La llamada ‘Abuelita Peregrina’, Emma Morosini, italiana ella con 95 años de edad, no ha dejado de caminar desde el 3 de abril que salió de Monterrey con destino a la Ciudad de México.

Y este viernes se convirtió en huésped de honor de la Unidad de Protección Civil y Bomberos de Cuautitlán Izcalli, donde llegó al mediodía y pasará la noche antes de continuar este sábado el último tramo de una travesía que realiza, confiesa, buscando la paz del mundo.

Llena de vitalidad y siempre sonriente, atendió a Hoy en la Noticia cuando regresó de comerse esa pasta que pidió
y le concedieron los paramédicos y bomberos que se notaban impactados de conocer a la protagonista de esta sensacional historia de amor a la vida y fe en la Virgen de Guadalupe.

Por medio de una paramédico que conoce el idioma italiano, Morosini contó que es su cuarta visita a México, que el viaje es patrocinado por amigos italianos y que, entre pueblo y pueblo, no gasta en comida ni hospedaje y en cada escala es revisada por médicos.

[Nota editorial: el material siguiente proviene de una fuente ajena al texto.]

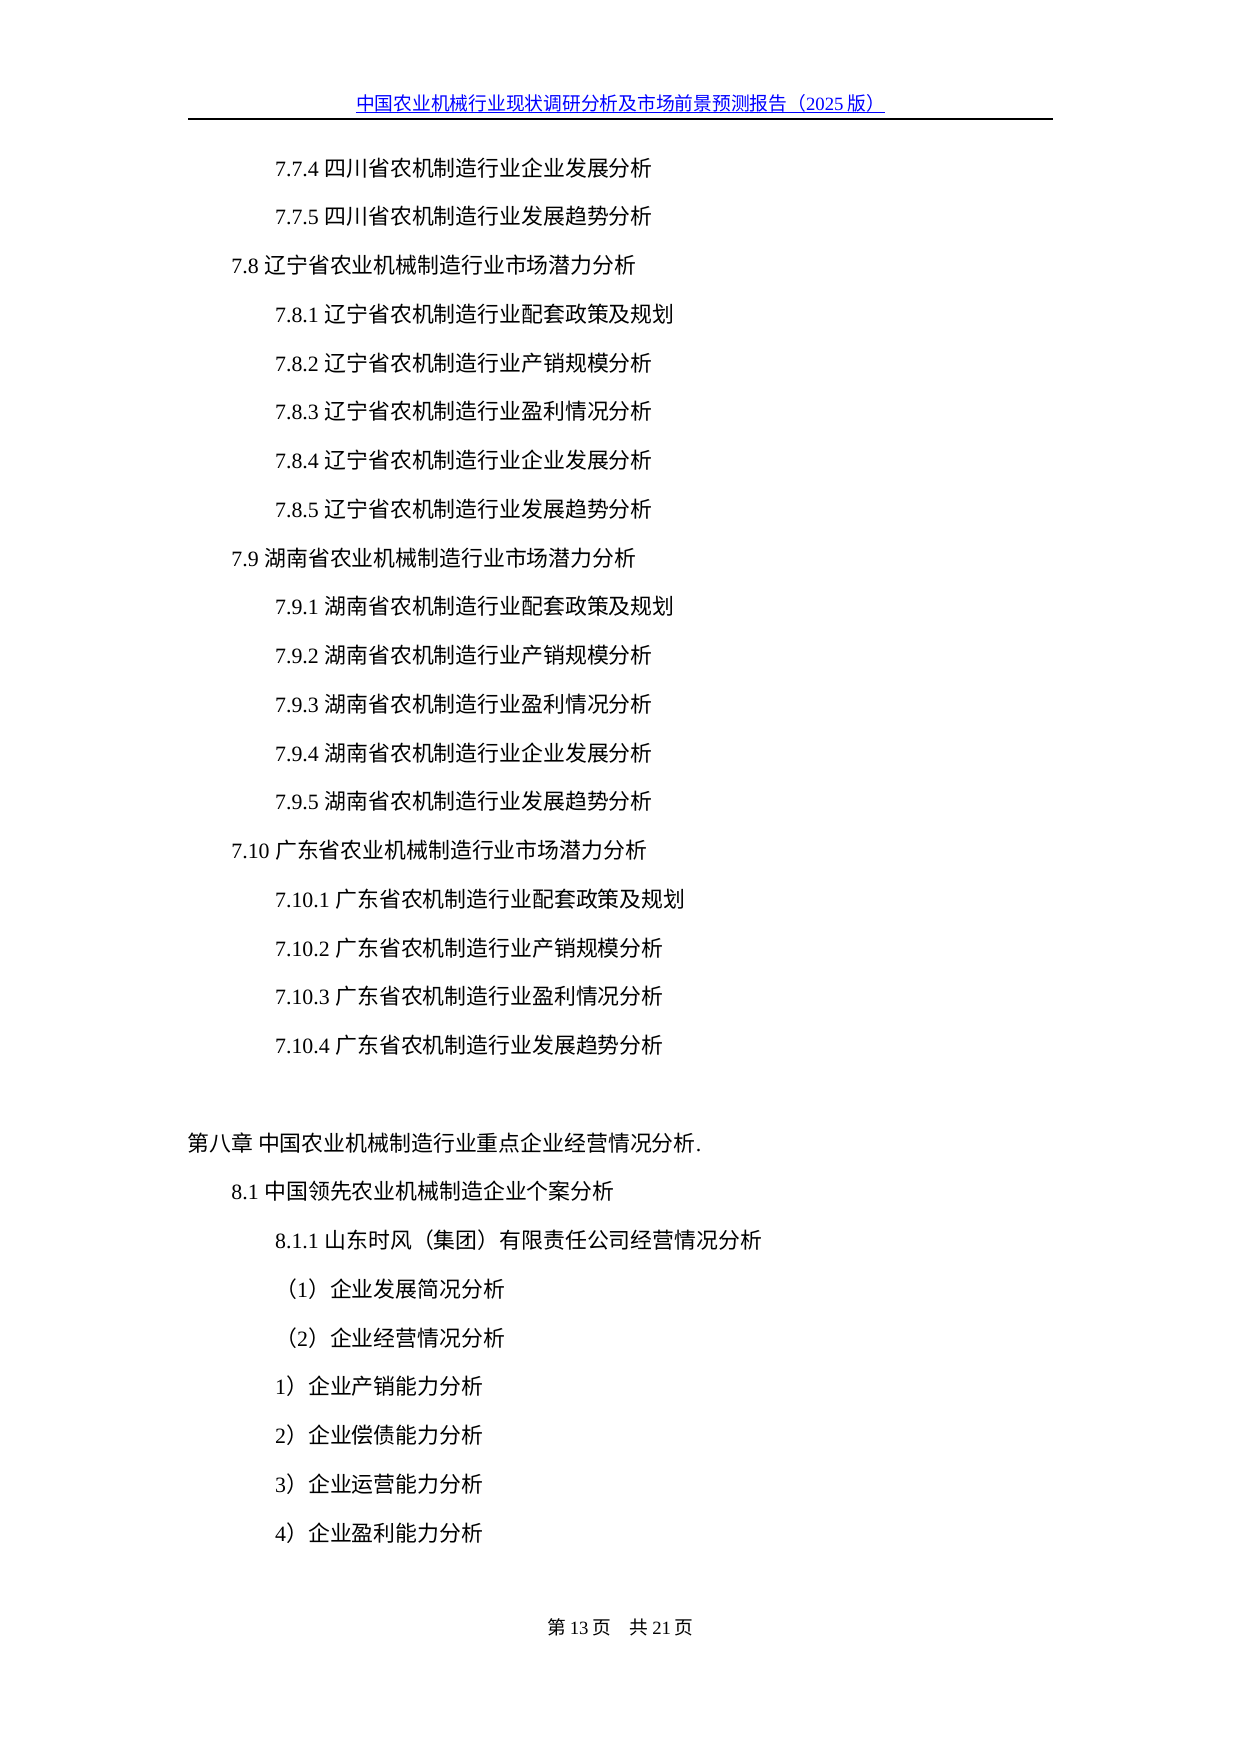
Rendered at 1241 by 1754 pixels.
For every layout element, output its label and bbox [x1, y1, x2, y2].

text [187, 150, 1053, 1548]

«La Virgen de Guadalupe me cuida. Nunca me deja sola», apunta con su español champurrado. La única medicina que toma es una pastilla al día para controlar su presión. Por lo demás, es más sana que muchos de los miles que en el trayecto le aplauden, la saludan o le piden una fotografía.

Colgada al cuello trae una tarjeta enmicada en la que los cientos de admiradores mexicanos han anotado sus nombres y números telefónicos «por si en algo me pueden ayudar».

Dice que no tiene familia y que eso es lo que le permite realizar estas aventuras. Una de sus anécdotas preferidas es cuando conoció al papa Francisco en Argentina y «me abrazó y me dijo que soy una gran campeona».

«La Abuelita Peregrina» ha adoptado a cientos de nietos por todo el mundo, en este su peregrinar de fe y esperanza.

Este viernes durmió en suelo izcallense, algo que ya es para contar.